Eminem rappresenta culturalmente le grandi periferie americane, la rivolta contro quel sistema sociale, il senso e il bisogno di rivalsa e riscatto degli emarginati. Quel linguaggio intimo ha superato i confini della lingua e geografici. Tutti abbiamo amato Eminem per quello che rappresentava in modo universale ed assoluto. Distante da noi, eppure intimamente vicino. Eminem funziona in quanto narrazione del proprio mondo. La sua musica associata alle parole siciliane di Ciuri Ciuri è poco più di un insignificante esercizio di stile.

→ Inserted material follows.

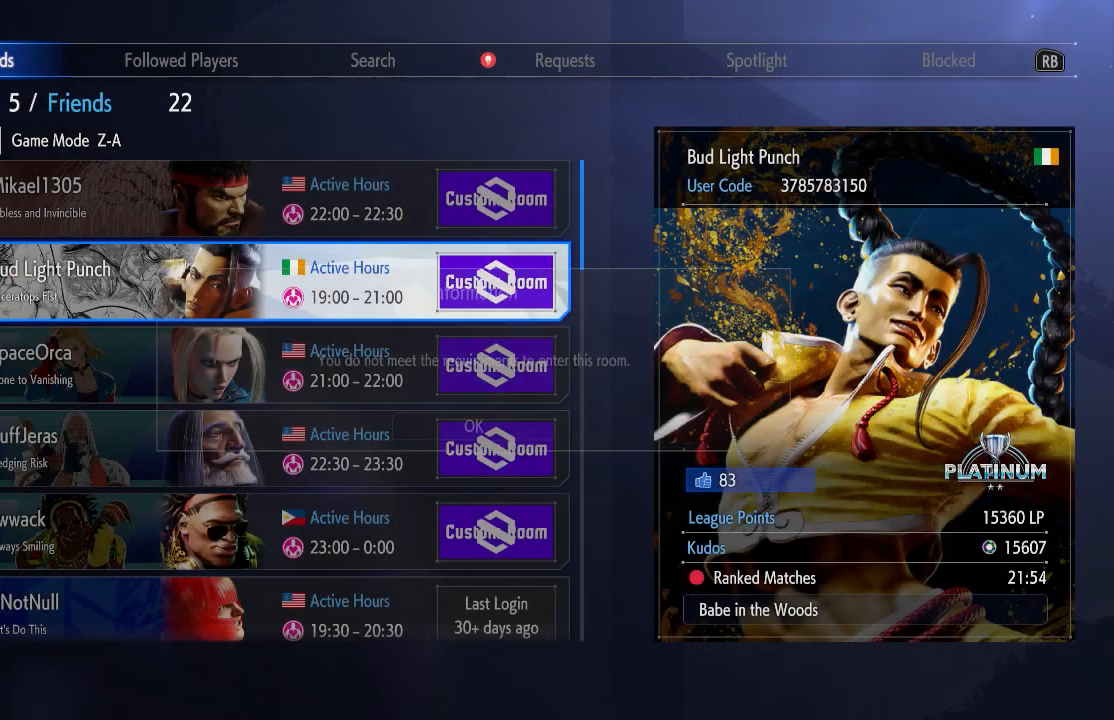
{"buttons": [], "left_stick": "center"}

Questo esperimento di Sanremo, nel quale il cliché della coppola è accompagnato alle note di Eminem, sottintende una specie di distanza (non so se cercata o semplicemente frutto di ignoranza, non certo della Leotta ma di chi ha curato la performance) rispetto ai nostri suoni, come se non potessero essere essi stessi moderni, oltre la cristallizzazione fockloristica cui certe sonorità sono state piegate nel tempo.
Personalmente credo che il lavoro di Francesco Giunta, che ha restituito dignità alla nostra lingua con un lavoro trentennale, con canzoni straordinarie come Io c’aiu a tia o Li me jorna, qui nella splendida esecuzione di Antonella Ruggero, ed ancora i lavori di Alessio Bondì a Palermo, dei Lautari a Catania, di Carlo Muratori a Siracusa, siano il tipo di rappresentazioni dell’essere siciliano e in qualche modo, nella loro diversità, sono in grado di dare una forza identitaria, e pertanto in grado di vivere oltre il momento.

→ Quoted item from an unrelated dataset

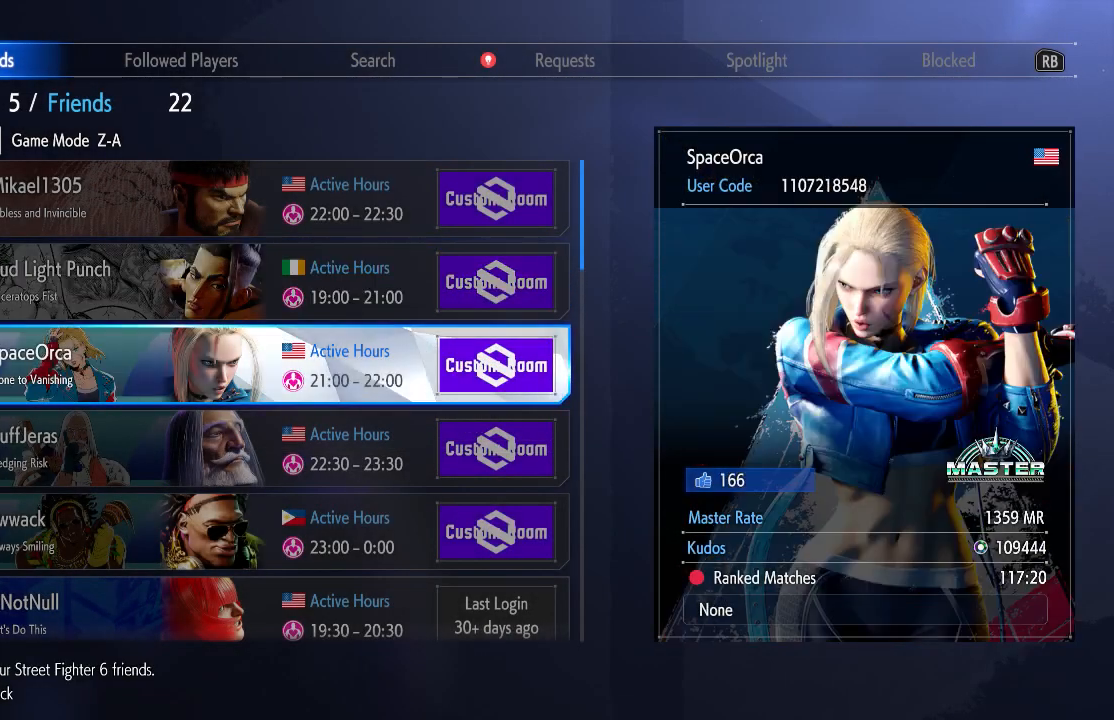
{"buttons": [], "left_stick": "center"}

Fabio Rizzo, che stimo molto per il lavoro ordinato e colto che fa con la sua 800A Records, mi ha segnalato, commentando l’esibizione di Diletta Leotta, un gruppo che sta producendo e che a breve darà vita al suo primo lavoro discografico. Angelo Daddelli & i Piccioti; ho sentito alcuni brani on-line.
Andrò con interesse al primo concerto utile. Io credo che l’approccio di questa produzione sia un modo necessario per uscire dallo schema folcklorizzato della nostra musica senza avere però paura delle nostre sonorità. Riproporre in modo anche ironico certi stilemi credo sia un modo intelligente e moderno di confrontarsi con la nostra tradizione, e con la rappresentazione che storicamente la Sicilia ha dato di sé, facendola uscire dalle cristallizzazioni affidate al folcklore che fin troppo spesso abbiamo alimentato, anche attraverso i canali ufficiali.

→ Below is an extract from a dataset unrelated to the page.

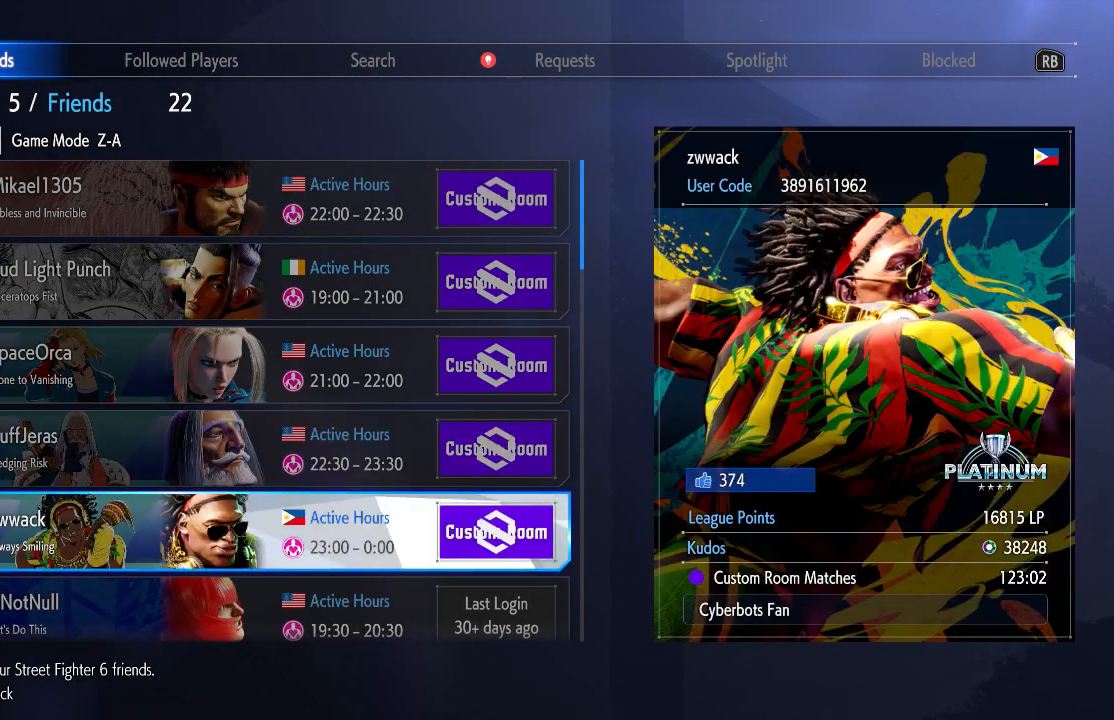
{"buttons": [], "left_stick": "center", "events": []}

È necessaria una grande cultura, non solo musicale, per riproporre Quannu moru voce e chitarra, o nel caso di Daddelli e picciotti Abballati con fisarmonica e contrabbasso, rinunciando alle certezze ritmiche della batteria, senza per questo dovere rinunciare alla modernità del suono.
Ringrazio di cuore Diletta Leotta e la invito la prossima volta a maggiore accortezza.